I hope that you are enjoying the spirit of the holidays and all the festivities that go with them. Or at least that you aren’t buried under too big a mountain of self-pity.
Alas, I have been negligent with regard to this blog. However, I am happy to report two things:
1) I am planning on visiting a medical clinic early next year for a round of diagnostic consultations. Hopefully that will clarify some things regarding my long-term care.
2) I have been working a lot, which means that I now have money for room and board and whatever else I need when I’m at the clinic. I think it’s also time for new glasses since the finish on the ones I have has started shriveling up. (Plus they’re 3.5 years old.) It’s nice not to be spending savings for once.
Besides that, I’m on a different muscle relaxant now. I’m bruising much more easily, which makes me very nervous to wear anything other than long sleeves and long pants.
I’ve made it through almost the whole month of December with only 7 doctors/medical practitioners visits, including three sessions of psychotherapy. That’s actually a slow month for me. I did have quite a few sessions with Ken the pharmacist talking about the bruising and what to do about it. I need to go back and see my primary care doctor about it, but I’ve been lazy/busy with other things and it doesn’t seem life-threatening. (It’s weird when you start weighing your health like that.)

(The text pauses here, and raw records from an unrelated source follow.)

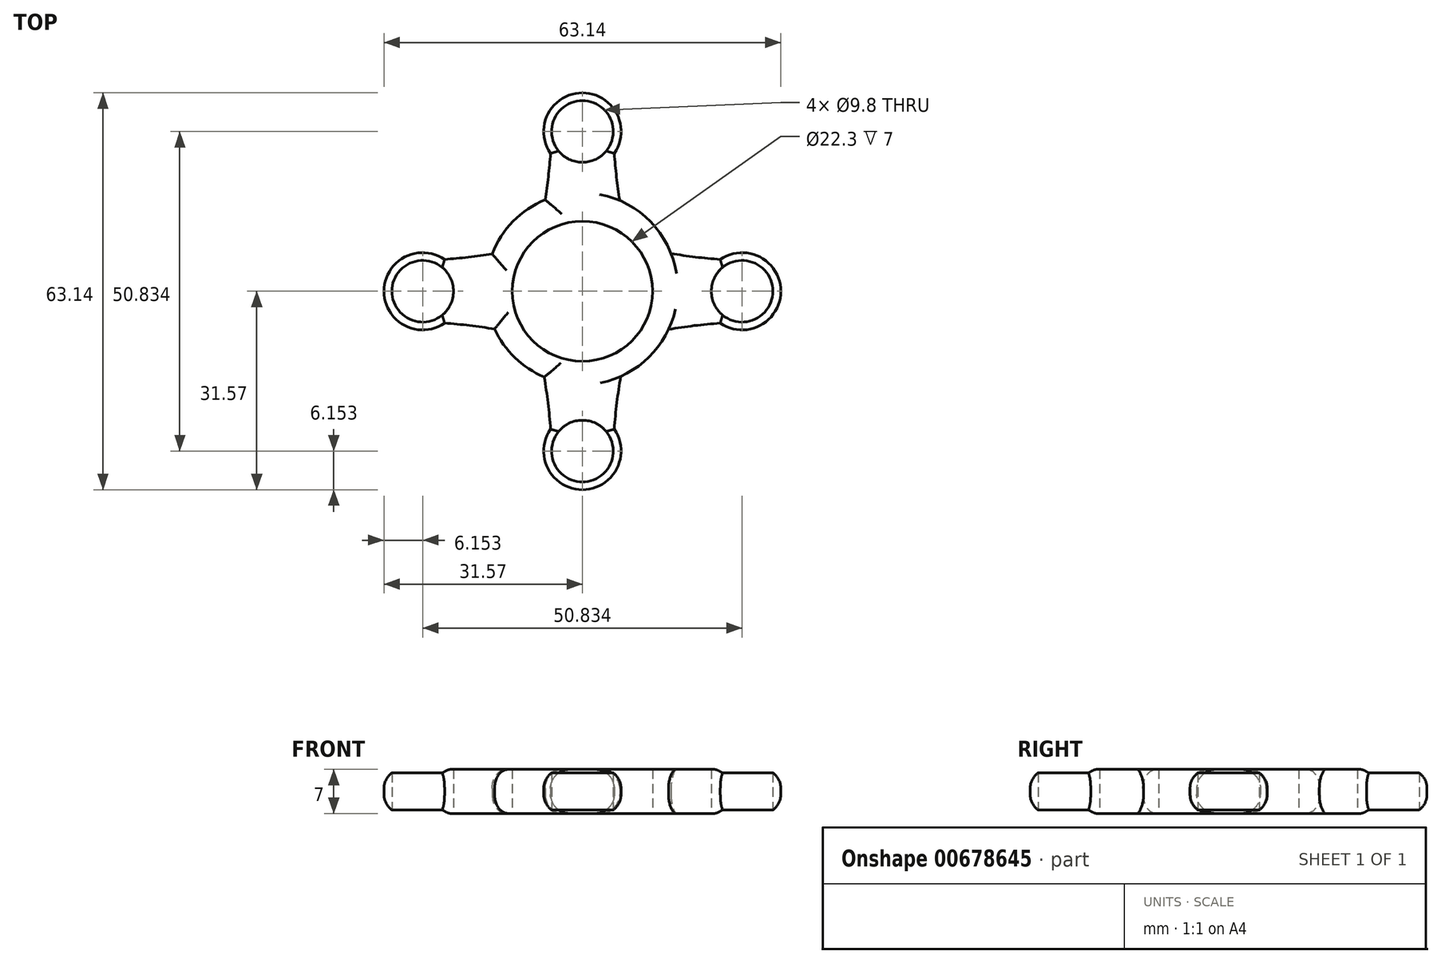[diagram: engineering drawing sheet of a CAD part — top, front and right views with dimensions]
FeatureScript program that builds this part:
annotation { "Feature Type Name" : "Feature", "Feature Type Description" : "" }
export const myFeature = defineFeature(function(context is Context, id is Id, definition is map)
    precondition{}
    {
        {
            var Q0;
            Q0=qCreatedBy(makeId("Top.planeOp"),FACE);
            var sketch = newSketch(context, id + "F0", { "sketchPlane" : qUnion([Q0])});
            skCircle(sketch, "E0", {"center": v(0, 0) * mm, "radius": 11.15 * mm});
            skCircle(sketch, "E1", {"center": v(-25.42, 0) * mm, "radius": 4.9 * mm});
            skArc(sketch, "E2", {"start": v(-25.4, 4.9) * mm, "mid": v(-16.94, 5.58) * mm, "end": v(-8.58, 7.12) * mm});
            skArc(sketch, "E3.MirrorCS", {"start": v(-25.4, -4.9) * mm, "mid": v(-16.94, -5.58) * mm, "end": v(-8.58, -7.12) * mm});
            skCircle(sketch, "E4.MirrorC", {"center": v(25.42, 0) * mm, "radius": 4.9 * mm});
            skArc(sketch, "E5.MirrorCS", {"start": v(25.4, 4.9) * mm, "mid": v(16.94, 5.58) * mm, "end": v(8.58, 7.12) * mm});
            skArc(sketch, "E6.MirrorCS", {"start": v(25.4, -4.9) * mm, "mid": v(16.94, -5.58) * mm, "end": v(8.58, -7.12) * mm});
            skCircle(sketch, "E7", {"center": v(-0.13, 0.41) * mm, "radius": 15.27 * mm});
            skCircle(sketch, "E8", {"center": v(-25.42, 0) * mm, "radius": 6.15 * mm});
            skCircle(sketch, "E9.MirrorC", {"center": v(25.42, 0) * mm, "radius": 6.15 * mm});
            skArc(sketch, "E10.1.0", {"start": v(-4.9, 25.4) * mm, "mid": v(-5.58, 16.94) * mm, "end": v(-7.12, 8.58) * mm});
            skArc(sketch, "E10.1.1", {"start": v(4.9, 25.4) * mm, "mid": v(5.58, 16.94) * mm, "end": v(7.12, 8.58) * mm});
            skCircle(sketch, "E10.1.2", {"center": v(0, 25.42) * mm, "radius": 6.15 * mm});
            skCircle(sketch, "E10.1.3", {"center": v(0, 25.42) * mm, "radius": 4.9 * mm});
            skArc(sketch, "E10.3.0", {"start": v(4.9, -25.4) * mm, "mid": v(5.58, -16.94) * mm, "end": v(7.12, -8.58) * mm});
            skArc(sketch, "E10.3.1", {"start": v(-4.9, -25.4) * mm, "mid": v(-5.58, -16.94) * mm, "end": v(-7.12, -8.58) * mm});
            skCircle(sketch, "E10.3.2", {"center": v(0, -25.42) * mm, "radius": 6.15 * mm});
            skCircle(sketch, "E10.3.3", {"center": v(0, -25.42) * mm, "radius": 4.9 * mm});
            skSolve(sketch);
        }
        {
            var Q0;
            Q0 = qSketchRegion(id + "F0", true);
            extrude(context, id + "F1", {"entities" : qUnion([Q0]), "depth" : 7 * mm, "offsetDistance" : 25 * mm});
        }
        {
            var Q0;
            {var subQ0=sQuery(id+"F0.wireOp",EDGE,"E7");Q0=makeQuery(id+"F1.opExtrude","CAP_EDGE",EDGE,{"disambiguationData":[OSD([subQ0]),TDD([makeQuery(id+"F0.imprint","IMPRINT",EDGE,{"disambiguationData":[TD([[makeQuery(id+"F0.imprint","INTERSECT",VERTEX,{"derivedFrom":[sQuery(id+"F0.wireOp",EDGE,"E2"),subQ0]}),1.0]])],"derivedFrom":subQ0})])],"isStart":false});}
            var Q1;
            Q1=makeQuery(id+"F1.opExtrude","CAP_EDGE",EDGE,{"disambiguationData":[OSD([sQuery(id+"F0.wireOp",EDGE,"E2")])],"isStart":false});
            var Q2;
            Q2=makeQuery(id+"F1.opExtrude","CAP_EDGE",EDGE,{"disambiguationData":[OSD([sQuery(id+"F0.wireOp",EDGE,"E8")])],"isStart":false});
            var Q3;
            Q3=makeQuery(id+"F1.opExtrude","CAP_EDGE",EDGE,{"disambiguationData":[OSD([sQuery(id+"F0.wireOp",EDGE,"E3.MirrorCS")])],"isStart":false});
            var Q4;
            {var subQ0=sQuery(id+"F0.wireOp",EDGE,"E7");Q4=makeQuery(id+"F1.opExtrude","CAP_EDGE",EDGE,{"disambiguationData":[OSD([subQ0]),TDD([makeQuery(id+"F0.imprint","IMPRINT",EDGE,{"disambiguationData":[TD([[makeQuery(id+"F0.imprint","INTERSECT",VERTEX,{"derivedFrom":[sQuery(id+"F0.wireOp",EDGE,"E3.MirrorCS"),subQ0]}),-1.0]])],"derivedFrom":subQ0})])],"isStart":false});}
            var Q5;
            Q5=makeQuery(id+"F1.opExtrude","CAP_EDGE",EDGE,{"disambiguationData":[OSD([sQuery(id+"F0.wireOp",EDGE,"E6.MirrorCS")])],"isStart":false});
            var Q6;
            Q6=makeQuery(id+"F1.opExtrude","CAP_EDGE",EDGE,{"disambiguationData":[OSD([sQuery(id+"F0.wireOp",EDGE,"E9.MirrorC")])],"isStart":false});
            var Q7;
            Q7=makeQuery(id+"F1.opExtrude","CAP_EDGE",EDGE,{"disambiguationData":[OSD([sQuery(id+"F0.wireOp",EDGE,"E5.MirrorCS")])],"isStart":false});
            var Q8;
            {var subQ0=sQuery(id+"F0.wireOp",EDGE,"E7");Q8=makeQuery(id+"F1.opExtrude","CAP_EDGE",EDGE,{"disambiguationData":[OSD([subQ0]),TDD([makeQuery(id+"F0.imprint","IMPRINT",EDGE,{"disambiguationData":[TD([[makeQuery(id+"F0.imprint","INTERSECT",VERTEX,{"derivedFrom":[sQuery(id+"F0.wireOp",EDGE,"E3.MirrorCS"),subQ0]}),-1.0]])],"derivedFrom":subQ0})])],"isStart":true});}
            var Q9;
            Q9=makeQuery(id+"F1.opExtrude","CAP_EDGE",EDGE,{"disambiguationData":[OSD([sQuery(id+"F0.wireOp",EDGE,"E3.MirrorCS")])],"isStart":true});
            var Q10;
            Q10=makeQuery(id+"F1.opExtrude","CAP_EDGE",EDGE,{"disambiguationData":[OSD([sQuery(id+"F0.wireOp",EDGE,"E8")])],"isStart":true});
            var Q11;
            Q11=makeQuery(id+"F1.opExtrude","CAP_EDGE",EDGE,{"disambiguationData":[OSD([sQuery(id+"F0.wireOp",EDGE,"E2")])],"isStart":true});
            var Q12;
            {var subQ0=sQuery(id+"F0.wireOp",EDGE,"E7");Q12=makeQuery(id+"F1.opExtrude","CAP_EDGE",EDGE,{"disambiguationData":[OSD([subQ0]),TDD([makeQuery(id+"F0.imprint","IMPRINT",EDGE,{"disambiguationData":[TD([[makeQuery(id+"F0.imprint","INTERSECT",VERTEX,{"derivedFrom":[sQuery(id+"F0.wireOp",EDGE,"E2"),subQ0]}),1.0]])],"derivedFrom":subQ0})])],"isStart":true});}
            var Q13;
            Q13=makeQuery(id+"F1.opExtrude","CAP_EDGE",EDGE,{"disambiguationData":[OSD([sQuery(id+"F0.wireOp",EDGE,"E5.MirrorCS")])],"isStart":true});
            var Q14;
            Q14=makeQuery(id+"F1.opExtrude","CAP_EDGE",EDGE,{"disambiguationData":[OSD([sQuery(id+"F0.wireOp",EDGE,"E9.MirrorC")])],"isStart":true});
            var Q15;
            Q15=makeQuery(id+"F1.opExtrude","CAP_EDGE",EDGE,{"disambiguationData":[OSD([sQuery(id+"F0.wireOp",EDGE,"E6.MirrorCS")])],"isStart":true});
            var Q16;
            Q16=makeQuery(id+"F1.opExtrude","CAP_EDGE",EDGE,{"disambiguationData":[OSD([sQuery(id+"F0.wireOp",EDGE,"E10.1.1")])],"isStart":false});
            var Q17;
            Q17=makeQuery(id+"F1.opExtrude","CAP_EDGE",EDGE,{"disambiguationData":[OSD([sQuery(id+"F0.wireOp",EDGE,"E10.1.2")])],"isStart":false});
            var Q18;
            Q18=makeQuery(id+"F1.opExtrude","CAP_EDGE",EDGE,{"disambiguationData":[OSD([sQuery(id+"F0.wireOp",EDGE,"E10.1.0")])],"isStart":false});
            var Q19;
            Q19=makeQuery(id+"F1.opExtrude","CAP_EDGE",EDGE,{"disambiguationData":[OSD([sQuery(id+"F0.wireOp",EDGE,"E3.MirrorCS")])],"isStart":false});
            var Q20;
            Q20=makeQuery(id+"F1.opExtrude","CAP_EDGE",EDGE,{"disambiguationData":[OSD([sQuery(id+"F0.wireOp",EDGE,"E8")])],"isStart":false});
            var Q21;
            Q21=makeQuery(id+"F1.opExtrude","CAP_EDGE",EDGE,{"disambiguationData":[OSD([sQuery(id+"F0.wireOp",EDGE,"E10.3.0")])],"isStart":false});
            var Q22;
            Q22=makeQuery(id+"F1.opExtrude","CAP_EDGE",EDGE,{"disambiguationData":[OSD([sQuery(id+"F0.wireOp",EDGE,"E10.3.2")])],"isStart":false});
            var Q23;
            Q23=makeQuery(id+"F1.opExtrude","CAP_EDGE",EDGE,{"disambiguationData":[OSD([sQuery(id+"F0.wireOp",EDGE,"E10.3.0")])],"isStart":true});
            var Q24;
            Q24=makeQuery(id+"F1.opExtrude","CAP_EDGE",EDGE,{"disambiguationData":[OSD([sQuery(id+"F0.wireOp",EDGE,"E10.3.2")])],"isStart":true});
            var Q25;
            Q25=makeQuery(id+"F1.opExtrude","CAP_EDGE",EDGE,{"disambiguationData":[OSD([sQuery(id+"F0.wireOp",EDGE,"E10.1.1")])],"isStart":true});
            var Q26;
            Q26=makeQuery(id+"F1.opExtrude","CAP_EDGE",EDGE,{"disambiguationData":[OSD([sQuery(id+"F0.wireOp",EDGE,"E10.1.2")])],"isStart":true});
            var Q27;
            Q27=makeQuery(id+"F1.opExtrude","CAP_EDGE",EDGE,{"disambiguationData":[OSD([sQuery(id+"F0.wireOp",EDGE,"E10.3.1")])],"isStart":true});
            var Q28;
            Q28=makeQuery(id+"F1.opExtrude","CAP_EDGE",EDGE,{"disambiguationData":[OSD([sQuery(id+"F0.wireOp",EDGE,"E3.MirrorCS")])],"isStart":true});
            var Q29;
            Q29=makeQuery(id+"F1.opExtrude","CAP_EDGE",EDGE,{"disambiguationData":[OSD([sQuery(id+"F0.wireOp",EDGE,"E2")])],"isStart":true});
            var Q30;
            Q30=makeQuery(id+"F1.opExtrude","CAP_EDGE",EDGE,{"disambiguationData":[OSD([sQuery(id+"F0.wireOp",EDGE,"E8")])],"isStart":true});
            var Q31;
            Q31=makeQuery(id+"F1.opExtrude","CAP_EDGE",EDGE,{"disambiguationData":[OSD([sQuery(id+"F0.wireOp",EDGE,"E10.1.0")])],"isStart":true});
            var Q32;
            Q32=makeQuery(id+"F1.opExtrude","CAP_EDGE",EDGE,{"disambiguationData":[OSD([sQuery(id+"F0.wireOp",EDGE,"E2")])],"isStart":false});
            var Q33;
            Q33=makeQuery(id+"F1.opExtrude","CAP_EDGE",EDGE,{"disambiguationData":[OSD([sQuery(id+"F0.wireOp",EDGE,"E10.3.1")])],"isStart":false});
            fillet(context, id + "F2", {"entities" : qUnion([Q0, Q1, Q2, Q3, Q4, Q5, Q6, Q7, Q8, Q9, Q10, Q11, Q12, Q13, Q14, Q15, Q16, Q17, Q18, Q19, Q20, Q21, Q22, Q23, Q24, Q25, Q26, Q27, Q28, Q29, Q30, Q31, Q32, Q33]), "radius" : 3 * mm, "tangentPropagation" : true, "allowEdgeOverflow" : false});
        }
    });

I saw an ex-best friend at work the other day. I got dumped by three people in college, three years in a row. It was pretty awful, but fortunately it only lasted for three years. Anyhow, I was pretty mad to see the ex-best friend after all that had happened. But, you know, he’s really the one who pushed me to get psychological help and was there for me when I first started taking anti-depressants. I know that I wouldn’t be where I am today without him. He forced me to believe in myself in a way that no one else had before. And I’m grateful. I’ve always wondered how I might be able to tell him that. So after he left and I was done being mad about the whole encounter, I realized that that might have been sufficient for him to know that I was doing okay and that I was doing better (at least from that perspective.) And that made the whole thing okay. Or at least okay-ish.
That’s all the news for now. Or at least, all that I can think of.